Makkelijk retrofitten
In het huisje zijn dus ook radiatoren aanwezig. Aangezien de aanvoertemperatuur van het water tussen de 60 – 75 graden ligt, is er geen LT-variant nodig. Dat maakt het retrofitten ook zo aantrekkelijk. In principe is het cv-ketel eruit en waterstofketel erin. Er zijn geen flankerende maatregelen nodig, zoals extra isolatie of de installatie van een nieuw afgiftesysteem.

Cursus
Ook hoeft de installateur geen uitgebreid omscholingstraject te doorlopen om aan de slag te gaan met waterstofketels. In principe zou een cursus van 1 of 2 dagen en uiteraard de nodige vlieguren al toereikend zijn, zeggen de aanwezige deskundigen. Het is daarbij wel belangrijk dat er op korte termijn erkende waterstofopleidingen komen.

Bekend
Een monteur is in principe evenveel tijd kwijt met de installatie van een waterstofketel als met een aardgasgestookte variant. Nemen we het Tiny House als voorbeeld, dan zijn zowel de dimensionering, omkasting en het vermogen (28 kW) min of meer hetzelfde als van een conventionele cv-ketel.

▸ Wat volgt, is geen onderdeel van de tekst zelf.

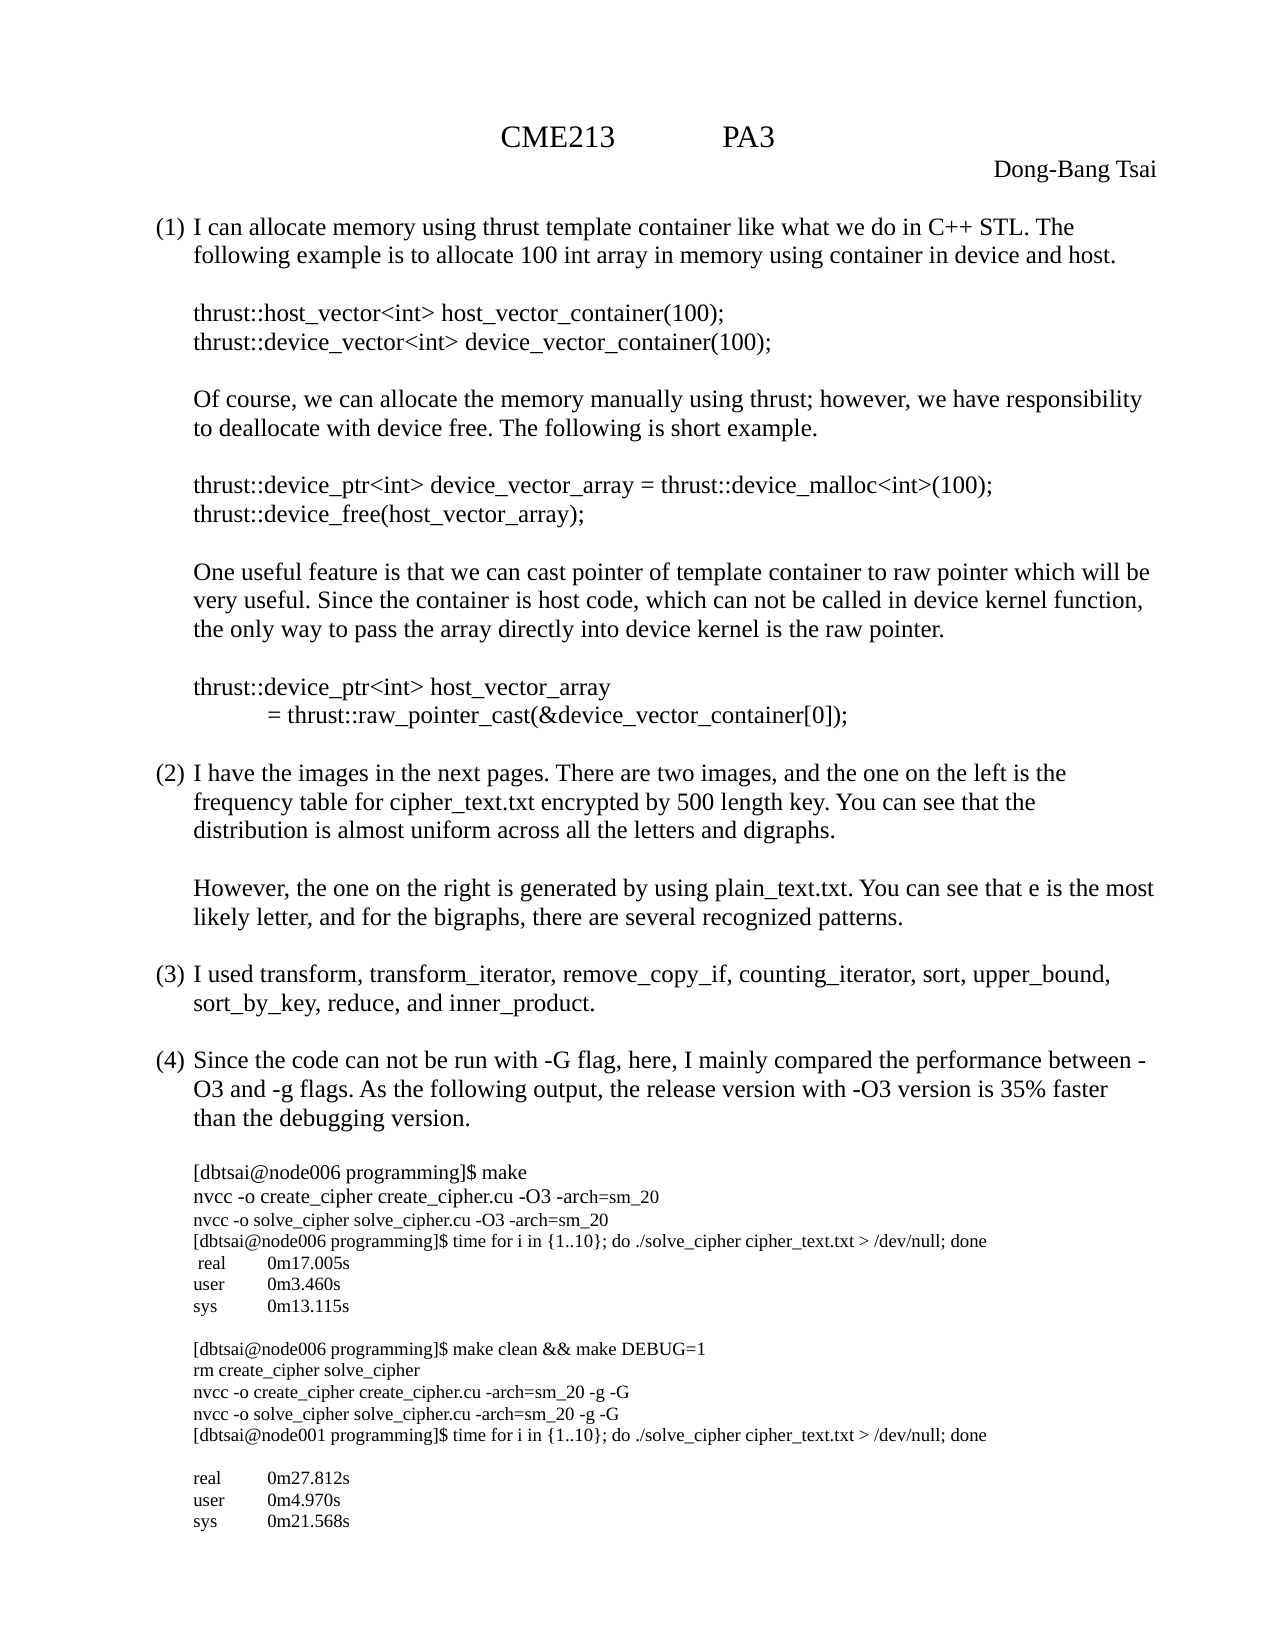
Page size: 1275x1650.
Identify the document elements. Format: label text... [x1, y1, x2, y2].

Dat geldt ook voor de ophanging en de koppelingen aan de radiatorbuizen.

Verschillen
Waarin zitten dan de verschillen? Een woning met een waterstofketel heeft een grotere klasse gasmeter, een andere brander en vlambewaking nodig. Vindt de dichtheidsbeproeving plaats, dan moet er eerst stikstof op het leidingenwerk worden gezet om de lucht eruit te persen, daarna volgt pas de waterstof. Ook is er een LEL meter nodig. In algemene zin zijn de beheersmaatregelen erop gericht om te voorkomen dat waterstof zich ophoopt bij een lekkage. Dit kan bijvoorbeeld door extra ventilatie, automatische gaskleppen of een waterstofverklikker. Tot slot vereist de ‘zelfvoorzienende variant’ de nodige kennis van slimme systemen, aangezien er gewerkt wordt met controllers. Hier is dus enige verdieping noodzakelijk.

Gasnet
Uit het vooronderzoek bleek overigens dat bij het gebruik van het reguliere gasnet er geen ingrijpende veranderingen nodig zijn. Bovendien kan er met dezelfde drukken worden gewerkt.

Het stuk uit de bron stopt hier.